We've a new Podcast about 'The Hangover' and 'Up' at The Film Talk.  'Up's pretty gorgeous, with some true cinematic magic, although flimsy motivation for the villain and the merciless manner of his despatch were disappointments.  'The Hangover' divided us - if it's commenting on a certain kind of American male selfishness and idiocy, that's all well and good; problem is, I think it's celebrating it.

There's a thoughtful reflection on reversing your perceptions about who is 'in' and who is 'out' from Nadia Bolz-Weber at Queermergent

One of the most elegant and moving films of recent years, Clint Eastwood's 'Gran Torino' is out on DVD Tuesday - there's never been a figure in cinema like Eastwood.  He's been making some of his best movies in his older years; and if, as has been suggested, 'Gran Torino' is his last on screen performance, then he's going out in a manner completely under his control: an atonement for the violence of his earlier years, a vision of community restored, an assertion that it is being responsible that makes us human.

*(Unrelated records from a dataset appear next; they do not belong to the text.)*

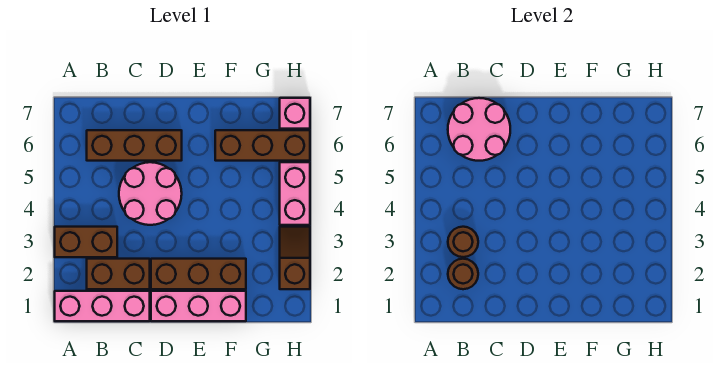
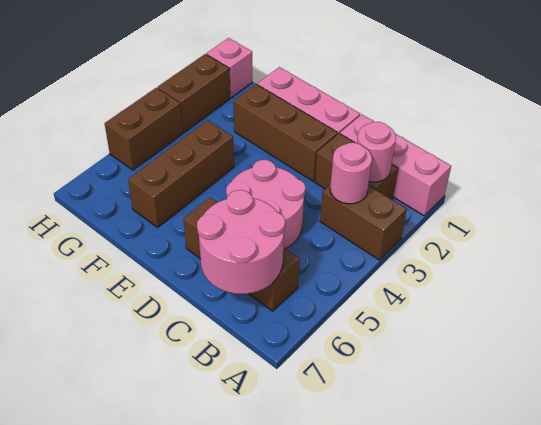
brown round brick B2 level 2 -> pink round brick B2 level 2
brown round brick B3 level 2 -> pink round brick B3 level 2
brown brick F6:H6 level 1 -> brown brick F4:F6 level 1
brown slope H2:H3 level 1 top 2 -> brown brick H2:H3 level 1
pink brick H4:H5 level 1 -> brown brick H4:H5 level 1
pink brick H7 level 1 -> pink brick H1 level 1

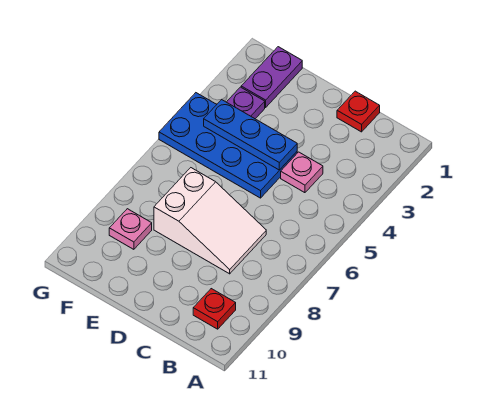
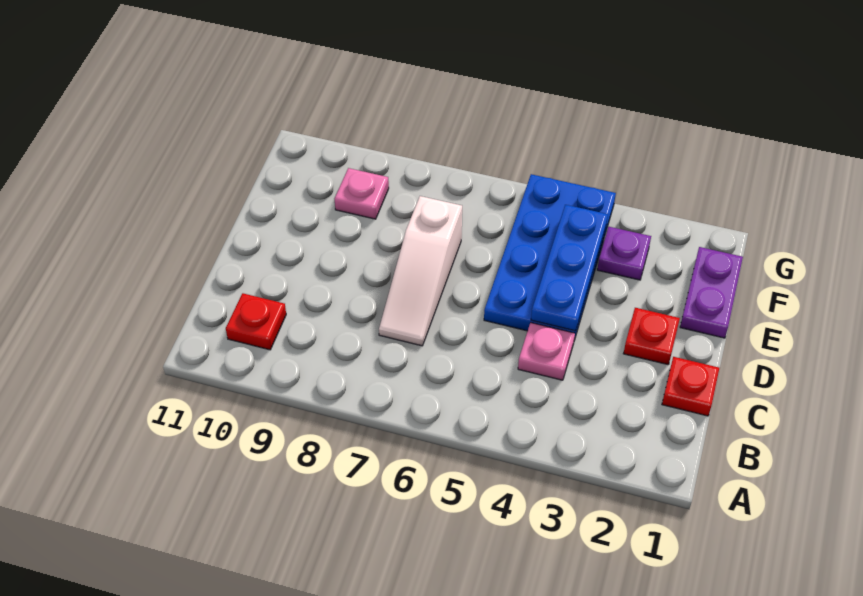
white slope C7:E8 level 1 top E -> white slope C7:E7 level 1 top E
none -> red plate D2 level 1
purple plate F1:F2 level 1 -> purple plate E1:F1 level 1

If you're in the NYC area on Thursday, I highly recommend going to hear the Dave Dellinger memorial lecture hosted by War Resisters International.  It's presented this year by Nicolson Baker whose astonishing book 'Human Smoke' up-ends readers perceptions of the Second World War, doing more than any previous work to challenge the myths of redemptive violence associated with that conflict.  Lecture's at 7pm Thursday; I'll be there - let me know if you're planning on it and I'd be glad to meet up.

For Belfast friends, this Friday sees the release at QFT of a new print of Kubrick's 'Barry Lyndon' - if I were home I'd be on University Square on Friday, and would return at least once more to see this magnificent work of art.  It's over three hours of extraordinary imagery, biting wit, and a central performance that makes Ryan O'Neal one of those actors who never needed to make anything else to be assured of a place in film history.

As for my day, I'm meeting with Ian Cron to discuss a retreat we're working on together, and trying to get some thoughts together about a couple of writing projects - one of which I'm very excited about if it ends up actually happening.  Hope we all have a good day.  Keep in touch.